ACTIVITY: Copy the suspension discussion from "In reply to" to "for its calculations?", swapping "springs" for "coils".

In reply to Driven5 :
I'm in the process of changing out the rear springs and installing the longer, softer bumpstops. I remeasured some stuff to verify. The rear had 2 inches of droop with the 560 springs and 1/2" preload. I eventually figured out that spreadsheet that I was using created by a Steve Edwards and downloaded from the internet was riddled with mathematical errors. It has good bones but some of the details aren't right. The new springs should have .45" of preload for the same droop. My numbers still don't totally match yours. Does your spreadsheet separate the unsprung weight from the sprung weight for its calculations?
Driven5
SuperDork
6/18/18 12:03 p.m.
I'm just using some simple formulas for this, no spreadsheet right now.
Wheel Rate = Spring Rate * ((Motion Ratio)^2)
Static Droop = Sprung Weight / Wheel Rate
For some reason I thought I put in 50-75 pounds of unsprung per corner, but reversing my calculations it looks like I just did it all as sprung since it was just a rough check. Revising with say 65lb of unsprung weight per corner, the numbers go to LF:2.17, RF:2.04, LR:3.65, and RR: 3.43. Note that I'm also using 896 rather than 900 on the front springs, so that would create a minor difference there as well. In a purely mathematical sense, 2 inches droop and .5" preload should now be roughly equivalent to 2.87 inches of no-preload droop. So between your numbers (preload and droop) both coming up, and my numbers (theoretical droop) going down, it does bring them noticeably closer together and more consistent with the difference to the fronts. So you might be more 'ok' than I first thought on droop travel.
Oddly enough, the same math would predict only a .0013 difference between the back calculation from your measurements and what a 670 pound spring would theoretically be on the RR. Not really relevant to anything, just a coincidence.
I'm not understanding what your .45" preload on the 670 springs is for though. It seems to me that for the same 2 inches of droop, assuming the other factors contributing to the difference between theory and reality all stay the same, you would only appear to need about .25" preload. That's looking at it with either the same 110 lb/in added to the 670 as noted in my proceeding observation, or altering the motion ratio to get the 560 lb/in springs to yield a 2.86-2.87 static (no-preload) droop and then recalculating that with 670 lb/in springs.
Ehh... At a certain point you just have to say the math is close enough and focus on how it behaves in the real world. I try to just use the math to get a decent prediction of how changes will affect the cars behavior. By no means do I take is as an end all be all. If that were the case I probably wouldn't have put 900 lb/in springs on the front of my car!
Driven5
SuperDork
6/18/18 10:36 p.m.
Agreed...Although with motion ratios like that, using 900 lb/in springs isn't nearly as crazy as it sounds.

SUPPLIED DATA:
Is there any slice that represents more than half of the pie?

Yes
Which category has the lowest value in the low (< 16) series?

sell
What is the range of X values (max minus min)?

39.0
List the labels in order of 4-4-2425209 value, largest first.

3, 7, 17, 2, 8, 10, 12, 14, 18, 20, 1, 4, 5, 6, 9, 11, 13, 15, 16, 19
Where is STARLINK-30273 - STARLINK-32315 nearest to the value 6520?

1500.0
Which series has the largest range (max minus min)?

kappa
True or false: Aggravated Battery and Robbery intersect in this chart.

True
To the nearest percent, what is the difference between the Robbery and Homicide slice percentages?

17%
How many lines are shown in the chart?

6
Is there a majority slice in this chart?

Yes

COMPLETED EXERCISE:
In reply to Driven5 :
I'm in the process of changing out the rear coils and installing the longer, softer bumpstops. I remeasured some stuff to verify. The rear had 2 inches of droop with the 560 coils and 1/2" preload. I eventually figured out that spreadsheet that I was using created by a Steve Edwards and downloaded from the internet was riddled with mathematical errors. It has good bones but some of the details aren't right. The new coils should have .45" of preload for the same droop. My numbers still don't totally match yours. Does your spreadsheet separate the unsprung weight from the sprung weight for its calculations?